▸ ASSIGNED TASK: Go through the entries below and copy each line containing the word "rather".

▸ DATA FOR ANALYSIS:
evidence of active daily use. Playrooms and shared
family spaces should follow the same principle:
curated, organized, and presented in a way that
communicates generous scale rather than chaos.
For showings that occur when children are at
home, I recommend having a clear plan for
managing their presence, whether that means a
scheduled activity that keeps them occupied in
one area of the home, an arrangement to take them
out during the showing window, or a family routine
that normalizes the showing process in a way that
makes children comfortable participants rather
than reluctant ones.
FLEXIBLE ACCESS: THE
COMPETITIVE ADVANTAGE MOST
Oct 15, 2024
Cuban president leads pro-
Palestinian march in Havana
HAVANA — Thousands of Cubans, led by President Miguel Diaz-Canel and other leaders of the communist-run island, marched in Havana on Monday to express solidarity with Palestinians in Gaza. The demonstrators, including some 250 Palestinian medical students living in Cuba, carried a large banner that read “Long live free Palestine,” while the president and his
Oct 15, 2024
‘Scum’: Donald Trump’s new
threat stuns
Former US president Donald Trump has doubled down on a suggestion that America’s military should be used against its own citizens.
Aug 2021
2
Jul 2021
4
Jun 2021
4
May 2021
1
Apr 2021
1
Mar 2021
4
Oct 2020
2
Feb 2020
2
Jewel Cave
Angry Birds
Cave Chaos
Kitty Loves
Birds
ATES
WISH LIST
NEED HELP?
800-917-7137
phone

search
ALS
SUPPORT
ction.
---
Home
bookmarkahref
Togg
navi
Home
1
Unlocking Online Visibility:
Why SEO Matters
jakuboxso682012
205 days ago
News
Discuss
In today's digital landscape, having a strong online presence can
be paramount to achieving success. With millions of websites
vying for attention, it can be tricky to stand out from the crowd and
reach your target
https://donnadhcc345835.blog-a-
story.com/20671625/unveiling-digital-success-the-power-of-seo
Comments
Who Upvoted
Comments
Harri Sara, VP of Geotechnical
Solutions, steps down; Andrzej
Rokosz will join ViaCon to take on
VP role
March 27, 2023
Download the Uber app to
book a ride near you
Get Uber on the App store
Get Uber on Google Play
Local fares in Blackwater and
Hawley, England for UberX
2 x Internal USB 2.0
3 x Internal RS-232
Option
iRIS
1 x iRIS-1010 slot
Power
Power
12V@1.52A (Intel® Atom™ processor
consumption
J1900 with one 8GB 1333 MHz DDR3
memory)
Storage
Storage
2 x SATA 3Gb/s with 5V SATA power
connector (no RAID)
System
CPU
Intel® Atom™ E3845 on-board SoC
* * *
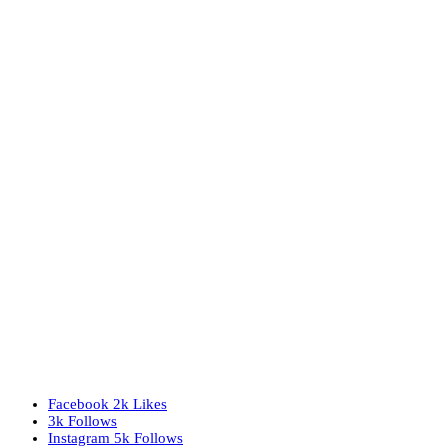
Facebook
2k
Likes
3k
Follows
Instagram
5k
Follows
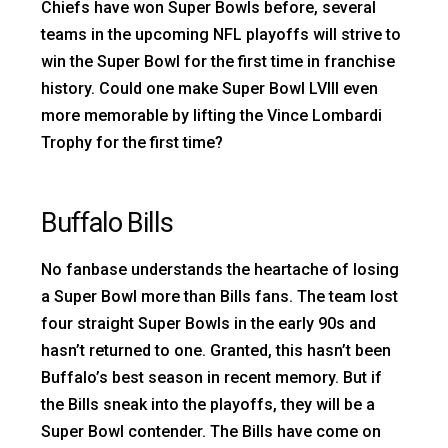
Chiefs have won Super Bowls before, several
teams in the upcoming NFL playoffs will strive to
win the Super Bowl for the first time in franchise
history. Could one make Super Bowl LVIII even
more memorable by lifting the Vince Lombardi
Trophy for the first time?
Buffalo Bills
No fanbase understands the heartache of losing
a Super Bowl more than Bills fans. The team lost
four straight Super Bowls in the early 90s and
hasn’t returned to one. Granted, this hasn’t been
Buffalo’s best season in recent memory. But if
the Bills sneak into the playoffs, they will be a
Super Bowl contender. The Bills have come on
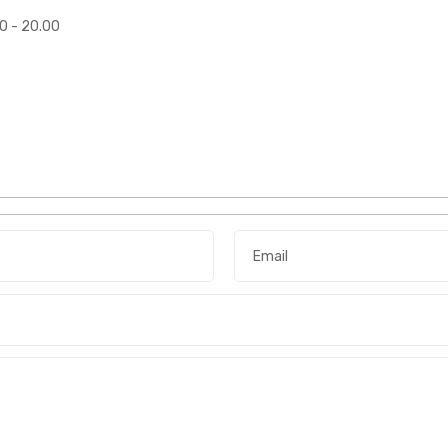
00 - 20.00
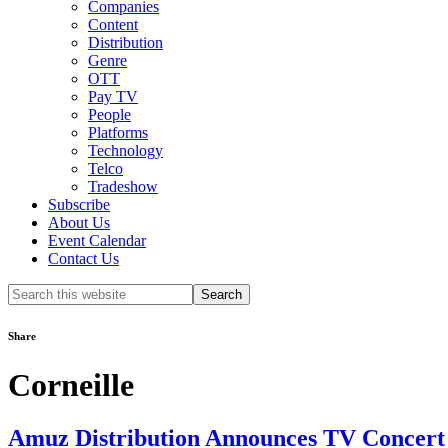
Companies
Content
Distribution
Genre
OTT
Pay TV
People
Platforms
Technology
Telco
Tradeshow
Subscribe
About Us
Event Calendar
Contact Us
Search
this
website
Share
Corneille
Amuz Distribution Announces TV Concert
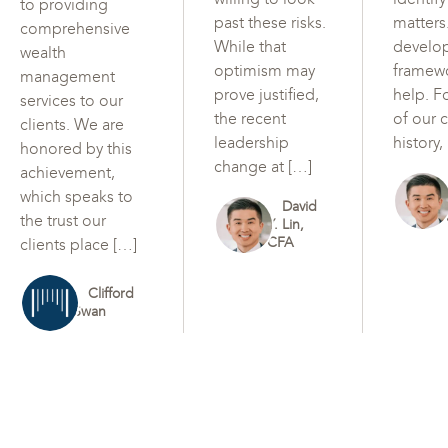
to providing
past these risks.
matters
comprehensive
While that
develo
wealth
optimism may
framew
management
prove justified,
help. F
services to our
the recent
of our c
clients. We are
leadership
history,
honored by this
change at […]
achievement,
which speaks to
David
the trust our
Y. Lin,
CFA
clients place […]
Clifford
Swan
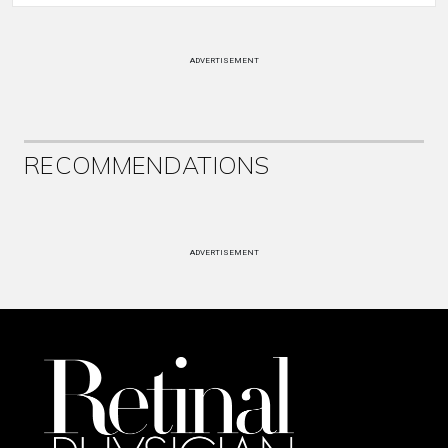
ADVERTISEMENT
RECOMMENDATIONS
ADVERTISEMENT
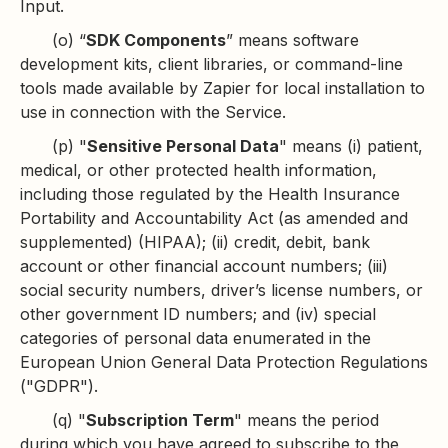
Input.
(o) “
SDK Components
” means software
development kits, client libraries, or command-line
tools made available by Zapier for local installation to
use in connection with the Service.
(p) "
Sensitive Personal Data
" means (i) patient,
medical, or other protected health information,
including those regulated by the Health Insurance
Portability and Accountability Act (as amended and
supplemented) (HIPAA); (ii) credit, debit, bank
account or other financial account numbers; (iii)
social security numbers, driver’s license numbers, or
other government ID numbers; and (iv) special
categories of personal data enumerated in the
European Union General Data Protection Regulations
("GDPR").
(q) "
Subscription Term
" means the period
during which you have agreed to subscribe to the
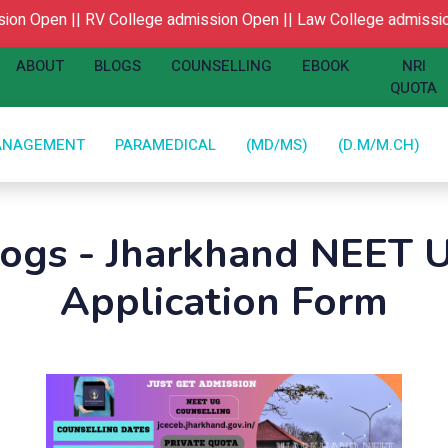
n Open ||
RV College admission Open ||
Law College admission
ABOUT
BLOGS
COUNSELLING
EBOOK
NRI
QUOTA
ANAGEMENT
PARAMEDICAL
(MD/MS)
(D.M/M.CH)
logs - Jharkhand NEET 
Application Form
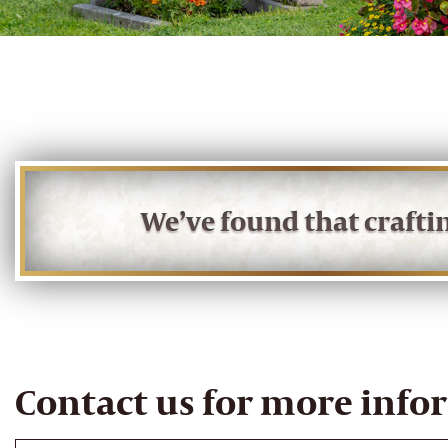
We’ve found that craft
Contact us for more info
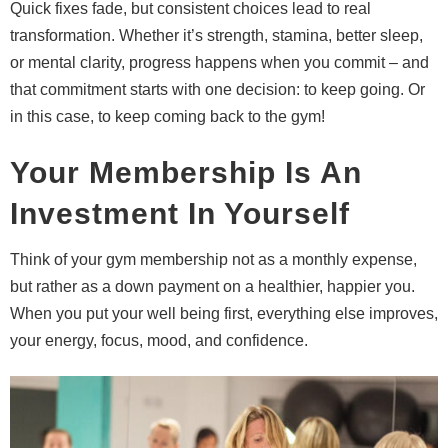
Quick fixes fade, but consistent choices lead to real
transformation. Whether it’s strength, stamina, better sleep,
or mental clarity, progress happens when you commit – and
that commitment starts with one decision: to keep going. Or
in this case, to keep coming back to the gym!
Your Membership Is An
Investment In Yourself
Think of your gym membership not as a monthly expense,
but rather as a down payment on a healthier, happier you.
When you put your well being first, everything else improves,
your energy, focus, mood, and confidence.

▸ REPLY TO THE TASK:
communicates generous scale rather than chaos.
makes children comfortable participants rather
but rather as a down payment on a healthier, happier you.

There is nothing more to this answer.